The study authors dub these types of malware programs “Jekyll apps” because they keep their true nature hidden until they are installed on a person’s phone or tablet. Once they are on a user’s end device, they rearrange signed code to execute malicious control flows that were nonexistent during the actual software review process.

“We implemented a proof-of-concept Jekyll app and successfully published it in App Store. We remotely launched the attacks on a controlled group of devices that installed the app,” they wrote in their paper, Jekyll on iOS: When Benign Apps Become Evil. “The result shows that, despite running inside the iOS sandbox, Jekyll app can successfully perform many malicious tasks, such as stealthily posting tweets, taking photos, stealing device identity information, sending email and SMS, attacking other apps, and even exploiting kernel vulnerabilities.”

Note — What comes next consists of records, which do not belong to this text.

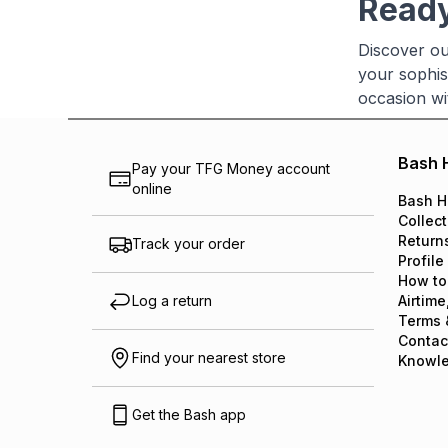
Ready
Discover ou
your sophis
occasion wi
Bash 
Pay your TFG Money account
online
Bash H
Collect
Return
Track your order
Profile
How to
Log a return
Airtime
Terms 
Contac
Find your nearest store
Knowl
Get the Bash app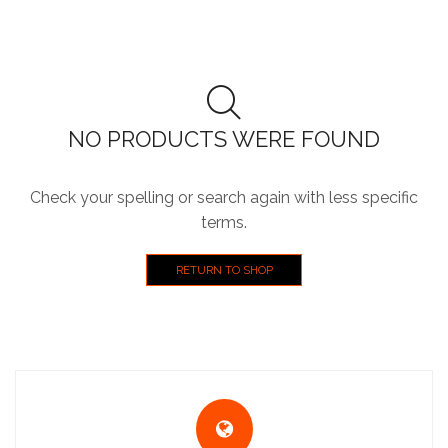
NO PRODUCTS WERE FOUND
Check your spelling or search again with less specific
terms.
RETURN TO SHOP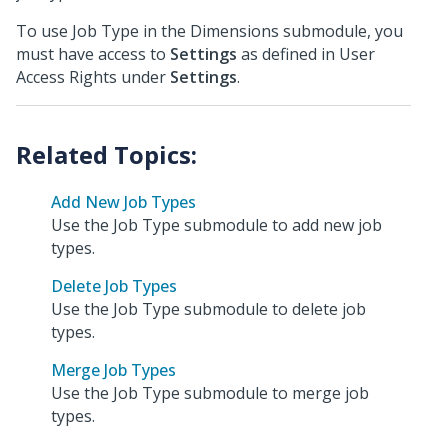
To use Job Type in the Dimensions submodule, you
must have access to
Settings
as defined in User
Access Rights under
Settings
.
Add New Job Types
Use the Job Type submodule to add new job
types.
Delete Job Types
Use the Job Type submodule to delete job
types.
Merge Job Types
Use the Job Type submodule to merge job
types.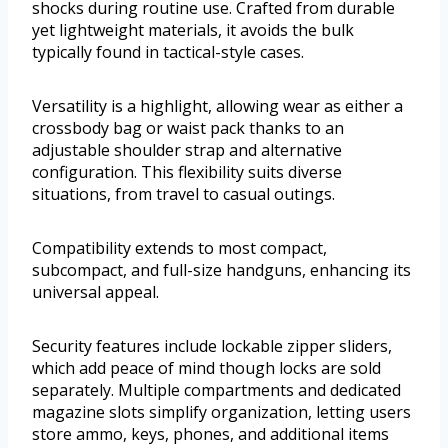
shocks during routine use. Crafted from durable
yet lightweight materials, it avoids the bulk
typically found in tactical-style cases.
Versatility is a highlight, allowing wear as either a
crossbody bag or waist pack thanks to an
adjustable shoulder strap and alternative
configuration. This flexibility suits diverse
situations, from travel to casual outings.
Compatibility extends to most compact,
subcompact, and full-size handguns, enhancing its
universal appeal.
Security features include lockable zipper sliders,
which add peace of mind though locks are sold
separately. Multiple compartments and dedicated
magazine slots simplify organization, letting users
store ammo, keys, phones, and additional items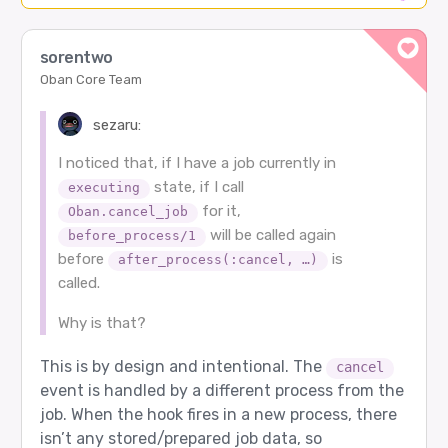
sorentwo
Oban Core Team
sezaru:
I noticed that, if I have a job currently in
state, if I call
executing
for it,
Oban.cancel_job
will be called again
before_process/1
before
is
after_process(:cancel, …)
called.
Why is that?
This is by design and intentional. The
cancel
event is handled by a different process from the
job. When the hook fires in a new process, there
isn’t any stored/prepared job data, so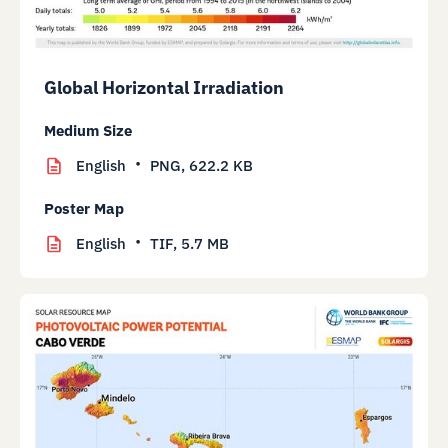
Global Horizontal Irradiation
Medium Size
English
PNG,
622.2 KB
Poster Map
English
TIF,
5.7 MB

Furthermore, the Georgia Tech researchers included code on their Jekyll app that allowed them to monitor Apple’s review process. They discovered that the app had only been tested for “a few seconds” before it was allowed to go live on the iOS App Store. Lu told AppleInsider that the program was only accessible for a few minutes, and was not installed by any consumers before it was removed from the App Store as a safety precaution.

“The message we want to deliver is that right now, the Apple review process is mostly doing a static analysis of the app, which we say is not sufficient because dynamically generated logic cannot be very easily seen,” Lu explained.

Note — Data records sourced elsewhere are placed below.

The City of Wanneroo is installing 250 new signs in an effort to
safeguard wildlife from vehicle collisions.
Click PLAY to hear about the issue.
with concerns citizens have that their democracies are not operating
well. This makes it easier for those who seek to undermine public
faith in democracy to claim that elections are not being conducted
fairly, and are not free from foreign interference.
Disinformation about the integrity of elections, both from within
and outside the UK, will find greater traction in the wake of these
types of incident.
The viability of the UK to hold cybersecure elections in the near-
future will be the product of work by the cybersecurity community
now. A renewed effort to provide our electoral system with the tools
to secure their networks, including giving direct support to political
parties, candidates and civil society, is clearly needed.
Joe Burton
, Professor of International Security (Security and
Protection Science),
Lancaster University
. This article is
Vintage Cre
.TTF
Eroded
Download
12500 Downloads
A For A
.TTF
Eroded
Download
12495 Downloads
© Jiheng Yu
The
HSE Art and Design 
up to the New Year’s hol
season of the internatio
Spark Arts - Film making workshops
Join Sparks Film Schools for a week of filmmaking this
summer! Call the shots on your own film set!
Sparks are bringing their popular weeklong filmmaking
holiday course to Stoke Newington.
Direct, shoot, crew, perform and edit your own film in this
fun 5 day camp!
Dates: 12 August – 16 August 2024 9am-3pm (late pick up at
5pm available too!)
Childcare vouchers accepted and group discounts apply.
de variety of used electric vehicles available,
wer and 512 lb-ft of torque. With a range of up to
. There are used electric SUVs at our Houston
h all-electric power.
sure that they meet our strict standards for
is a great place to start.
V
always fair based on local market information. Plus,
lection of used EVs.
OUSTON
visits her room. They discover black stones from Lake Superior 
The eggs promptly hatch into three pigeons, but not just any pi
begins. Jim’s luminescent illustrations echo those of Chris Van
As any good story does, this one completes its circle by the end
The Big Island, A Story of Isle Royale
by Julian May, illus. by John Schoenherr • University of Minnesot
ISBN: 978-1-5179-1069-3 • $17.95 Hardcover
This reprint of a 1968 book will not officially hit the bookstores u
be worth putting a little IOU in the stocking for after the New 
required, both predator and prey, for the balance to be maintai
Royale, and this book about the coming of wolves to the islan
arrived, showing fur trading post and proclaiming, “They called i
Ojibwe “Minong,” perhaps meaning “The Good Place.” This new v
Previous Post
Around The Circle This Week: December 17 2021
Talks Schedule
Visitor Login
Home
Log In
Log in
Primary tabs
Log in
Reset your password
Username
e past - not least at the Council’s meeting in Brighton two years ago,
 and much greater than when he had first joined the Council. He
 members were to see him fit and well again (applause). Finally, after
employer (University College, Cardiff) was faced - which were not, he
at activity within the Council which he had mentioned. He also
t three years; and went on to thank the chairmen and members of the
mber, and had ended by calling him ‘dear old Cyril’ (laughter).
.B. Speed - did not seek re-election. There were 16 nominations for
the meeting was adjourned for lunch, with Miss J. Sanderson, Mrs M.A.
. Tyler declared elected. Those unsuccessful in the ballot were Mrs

“Apple takes justifiable pride in its iOS security regime. Though the company’s scrutiny of third-party apps often forces developers to do extra work to satisfy its rules, its oversight has keep malware at bay more effectively than the efforts by the company’s competitors,” added Information Week Editor-at-Large Thomas Claburn. “Nonetheless, iOS, like any operating system, has flaws that can be identified and exploited. While Apple tends to address such flaws quickly once it becomes aware of them, it can’t fix problems that it can’t identify.”

Apple spokesman Tom Neumayr told AppleInsider that his company has reviewed the research, and that they had already updated their mobile operating system to address the issues raised by the Georgia Tech researchers. He did not provide specific information about what changes were made, nor did he address the App Store review process itself, the website staff added.